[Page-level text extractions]
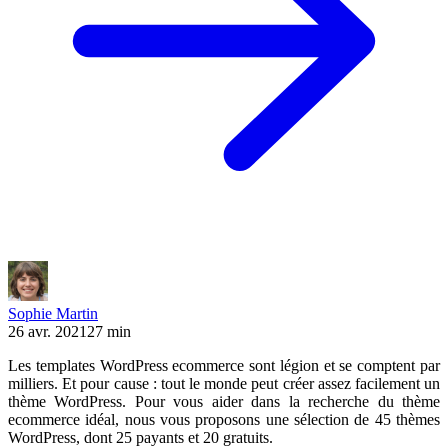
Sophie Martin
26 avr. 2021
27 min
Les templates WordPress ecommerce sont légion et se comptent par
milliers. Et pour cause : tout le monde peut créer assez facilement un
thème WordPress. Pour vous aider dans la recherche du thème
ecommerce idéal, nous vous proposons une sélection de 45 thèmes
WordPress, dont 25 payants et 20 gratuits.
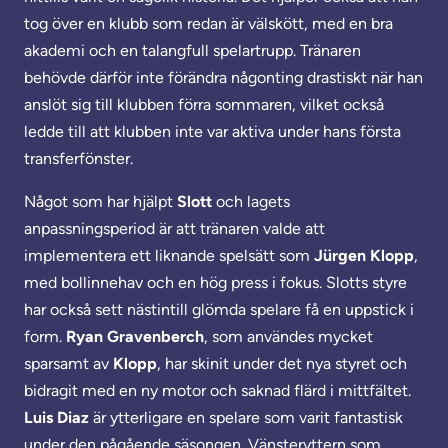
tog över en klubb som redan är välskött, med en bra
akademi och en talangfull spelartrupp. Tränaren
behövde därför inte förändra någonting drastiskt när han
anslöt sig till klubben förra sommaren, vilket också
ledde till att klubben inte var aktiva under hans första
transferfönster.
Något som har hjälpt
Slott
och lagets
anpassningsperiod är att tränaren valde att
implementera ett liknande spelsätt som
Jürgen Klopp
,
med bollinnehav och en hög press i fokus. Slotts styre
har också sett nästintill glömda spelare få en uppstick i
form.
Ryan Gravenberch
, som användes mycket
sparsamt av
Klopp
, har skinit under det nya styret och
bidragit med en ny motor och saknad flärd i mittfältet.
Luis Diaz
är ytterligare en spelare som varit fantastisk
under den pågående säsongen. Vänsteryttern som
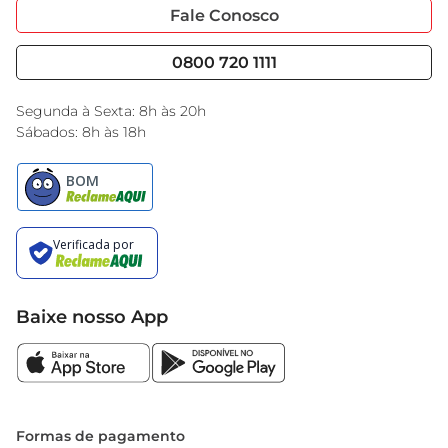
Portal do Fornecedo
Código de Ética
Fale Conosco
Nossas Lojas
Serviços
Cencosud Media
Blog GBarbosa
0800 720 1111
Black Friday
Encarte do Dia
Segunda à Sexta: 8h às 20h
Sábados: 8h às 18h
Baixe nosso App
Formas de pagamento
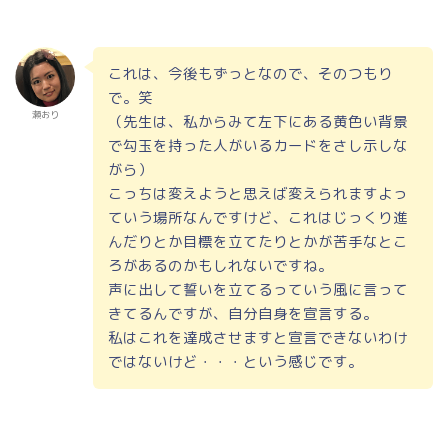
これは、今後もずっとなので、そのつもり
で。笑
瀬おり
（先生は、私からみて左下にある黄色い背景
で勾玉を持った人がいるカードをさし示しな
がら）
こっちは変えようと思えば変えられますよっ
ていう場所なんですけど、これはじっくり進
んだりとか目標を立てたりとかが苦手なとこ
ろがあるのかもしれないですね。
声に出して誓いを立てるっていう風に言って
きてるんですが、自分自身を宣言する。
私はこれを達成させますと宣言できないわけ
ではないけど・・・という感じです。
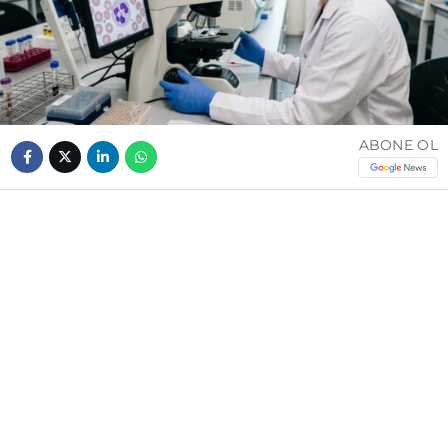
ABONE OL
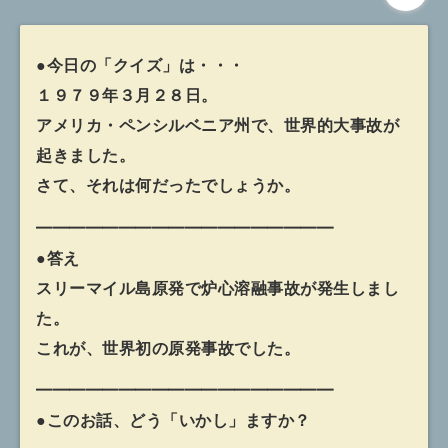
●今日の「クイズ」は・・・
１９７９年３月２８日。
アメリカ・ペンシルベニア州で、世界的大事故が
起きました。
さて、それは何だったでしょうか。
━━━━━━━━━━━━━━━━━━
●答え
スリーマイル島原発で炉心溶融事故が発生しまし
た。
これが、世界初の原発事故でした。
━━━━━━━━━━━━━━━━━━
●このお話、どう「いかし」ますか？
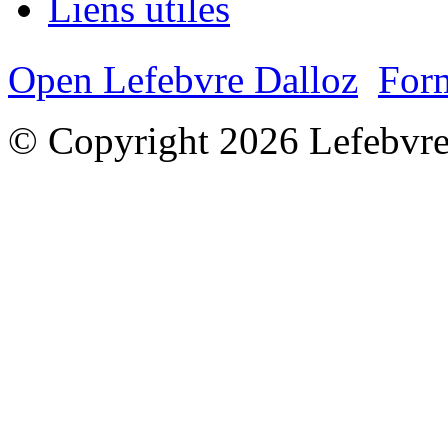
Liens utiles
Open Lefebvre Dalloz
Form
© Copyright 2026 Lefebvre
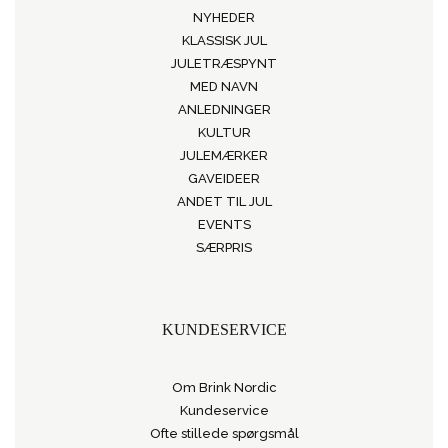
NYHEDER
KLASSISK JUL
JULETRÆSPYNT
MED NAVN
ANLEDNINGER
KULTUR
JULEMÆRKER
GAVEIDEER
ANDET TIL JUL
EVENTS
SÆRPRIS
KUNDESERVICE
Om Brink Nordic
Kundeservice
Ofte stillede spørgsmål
...
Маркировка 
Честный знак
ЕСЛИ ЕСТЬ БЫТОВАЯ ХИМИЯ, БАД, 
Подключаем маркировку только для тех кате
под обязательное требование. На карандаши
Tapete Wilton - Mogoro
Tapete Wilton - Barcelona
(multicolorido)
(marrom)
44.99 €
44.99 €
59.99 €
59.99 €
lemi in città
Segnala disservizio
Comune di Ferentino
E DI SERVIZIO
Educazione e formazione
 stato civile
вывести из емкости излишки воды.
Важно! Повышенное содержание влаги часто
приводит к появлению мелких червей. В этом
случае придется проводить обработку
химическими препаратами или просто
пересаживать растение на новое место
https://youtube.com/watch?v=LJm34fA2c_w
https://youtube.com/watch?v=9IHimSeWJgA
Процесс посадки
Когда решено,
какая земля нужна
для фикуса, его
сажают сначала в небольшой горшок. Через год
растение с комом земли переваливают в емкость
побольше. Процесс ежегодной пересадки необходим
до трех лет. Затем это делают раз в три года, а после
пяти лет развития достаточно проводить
* * *
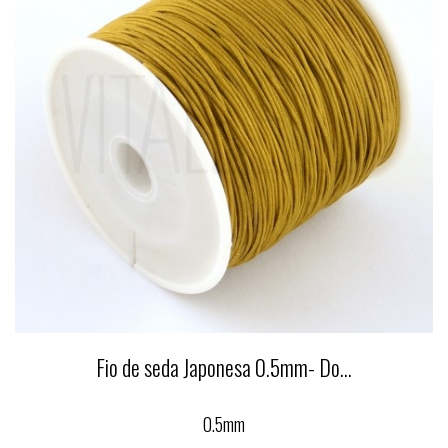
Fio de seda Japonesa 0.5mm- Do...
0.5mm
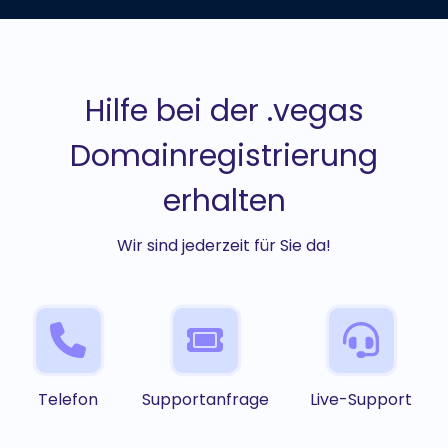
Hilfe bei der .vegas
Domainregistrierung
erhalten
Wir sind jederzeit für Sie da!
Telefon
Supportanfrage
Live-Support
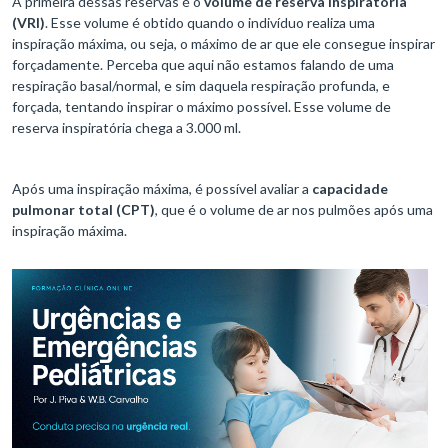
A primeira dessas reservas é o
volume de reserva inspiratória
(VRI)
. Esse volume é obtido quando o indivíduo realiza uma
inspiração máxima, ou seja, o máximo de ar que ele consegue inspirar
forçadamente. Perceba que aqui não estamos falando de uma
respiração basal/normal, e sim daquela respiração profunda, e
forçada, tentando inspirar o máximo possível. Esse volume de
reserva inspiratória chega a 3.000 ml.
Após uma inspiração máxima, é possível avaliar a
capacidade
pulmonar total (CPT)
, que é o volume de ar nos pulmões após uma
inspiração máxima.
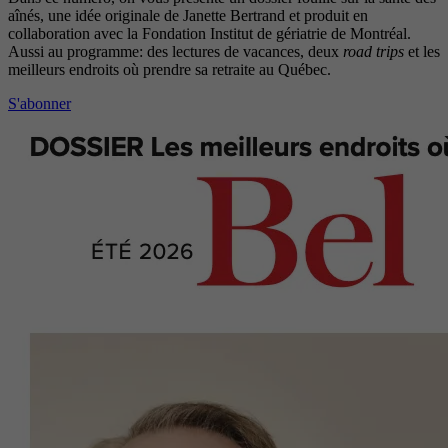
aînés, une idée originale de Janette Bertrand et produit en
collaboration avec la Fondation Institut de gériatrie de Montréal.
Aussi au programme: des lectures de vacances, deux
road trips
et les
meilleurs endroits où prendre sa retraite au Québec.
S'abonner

- _Work required_:
Copy nothing but the lines above from the one with "これが、世界初の原発事故でした。" to the one with "Ofte stillede spørgsmål", inclusive, word for word. Leave every picture out.

- _Task result_:
これが、世界初の原発事故でした。
━━━━━━━━━━━━━━━━━━
●このお話、どう「いかし」ますか？
Liens utiles
Open Lefebvre Dalloz
Form
© Copyright 2026 Lefebvre
NYHEDER
KLASSISK JUL
JULETRÆSPYNT
MED NAVN
ANLEDNINGER
KULTUR
JULEMÆRKER
GAVEIDEER
ANDET TIL JUL
EVENTS
SÆRPRIS
KUNDESERVICE
Om Brink Nordic
Kundeservice
Ofte stillede spørgsmål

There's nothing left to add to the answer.